Этот разговор, эти женские голоса еще более изумили Василия Григорьевича. Теперь уж он не сомневался, что он не спит, и, чтобы увидеть, кто тут разговаривает, чтобы наконец узнать, куда он попал, он повернул голову, приподнялся на локте и взглянул в ту сторону, где звучали голоса.
Его движение не ускользнуло от чуткого слуха Трубецкой: она быстро обернулась к постели и увидела устремленный на себя лихорадочный взгляд черных глаз. Оживленное этим взглядом лицо показалось ей еще красивее, и она почувствовала, как забилось у нее сердце. Она торопливо подошла к постели, наклонилась над Баскаковым и проговорила:
– Вы пришли в себя, вы очнулись? Как я рада!
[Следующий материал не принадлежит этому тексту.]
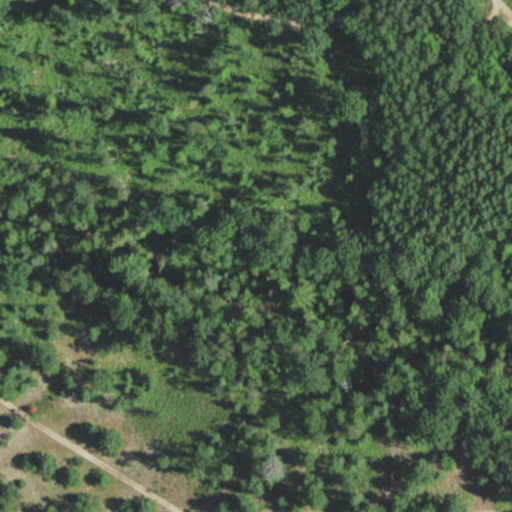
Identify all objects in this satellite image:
road: (504, 10)
road: (362, 20)
road: (227, 511)
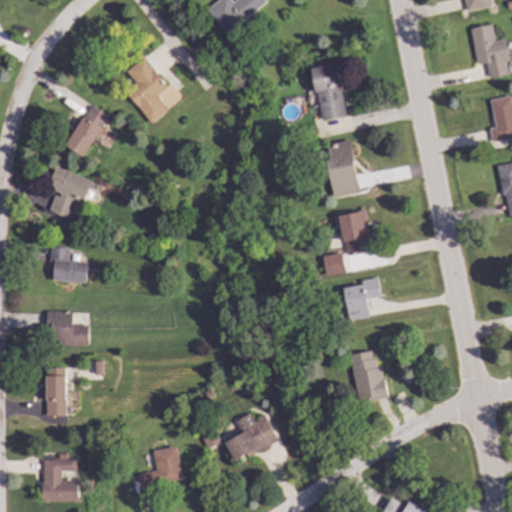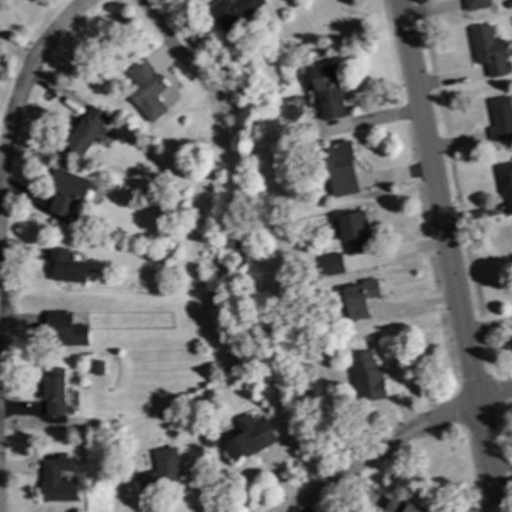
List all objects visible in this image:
building: (476, 4)
building: (508, 4)
building: (232, 11)
building: (232, 12)
road: (170, 43)
building: (487, 52)
building: (488, 52)
road: (25, 81)
building: (146, 89)
building: (145, 90)
building: (327, 91)
building: (327, 93)
building: (501, 118)
building: (500, 119)
building: (85, 131)
building: (86, 131)
building: (148, 145)
building: (339, 167)
building: (340, 170)
building: (506, 183)
building: (506, 186)
building: (66, 191)
building: (65, 192)
building: (319, 197)
building: (166, 212)
building: (355, 233)
building: (353, 234)
road: (446, 255)
building: (332, 265)
building: (336, 265)
building: (66, 266)
building: (65, 267)
building: (359, 298)
building: (359, 299)
building: (66, 329)
building: (64, 330)
building: (98, 368)
building: (375, 372)
building: (366, 378)
building: (54, 392)
building: (55, 392)
building: (247, 437)
building: (249, 437)
building: (212, 440)
road: (394, 443)
building: (62, 456)
building: (161, 470)
building: (161, 471)
building: (57, 481)
building: (58, 481)
building: (397, 507)
building: (401, 507)
road: (299, 509)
Ну, как вы себя чувствуете?
VI
По течению
Услышав мелодичный голос молодой женщины, наклонившейся над ним, увидев ласковый взгляд глубоких бархатистых глаз, Василий Григорьевич опять готов был подумать, что ему видится какой-то странный сон, что и это красивое лицо, и этот мелодичный голос не что иное, как плод его больной грезы.
Трубецкая, видя, что ее больной не отвечает, снова повторила свой вопрос:
– Ну, как же вы себя чувствуете? Не очень вам больно?
– Простите, – пробормотал Баскаков, – скажите мне, ради бога, где я, что со мной, кто вы?
– Разве вы не помните, что с вами случилось?
– Помню, но очень смутно; меня, кажется, сшибла чья-то лошадь.
– Да, да! И, к несчастью, эта лошадь оказалась моею, мой кучер был так неосторожен, что наехал на вас. Вы упали, и я привезла вас к себе, считая себя глубоко виноватой перед вами.
Эти слова, как яркий свет лунного луча, ворвавшийся в темную мглу ночи, осветили таинственный мрак, окутывавший Баскакова. Он моментально успокоился и, уже с веселой улыбкой глядя на молодую женщину, разговаривавшую с ним, сказал:
– Так вот в чем дело! Значит, я был так неловок, что наделал вам еще хлопот?
Трубецкая улыбнулась в свою очередь:
– Вы, кажется, готовы себя обвинять в том, что мои лошади чуть не задавили вас? Это, конечно, черта, свойственная молодости, но я совсем не хочу испытывать вашу любезность, я глубоко виновата перед вами и прошу у вас прощения за эту, хотя и невольную, вину.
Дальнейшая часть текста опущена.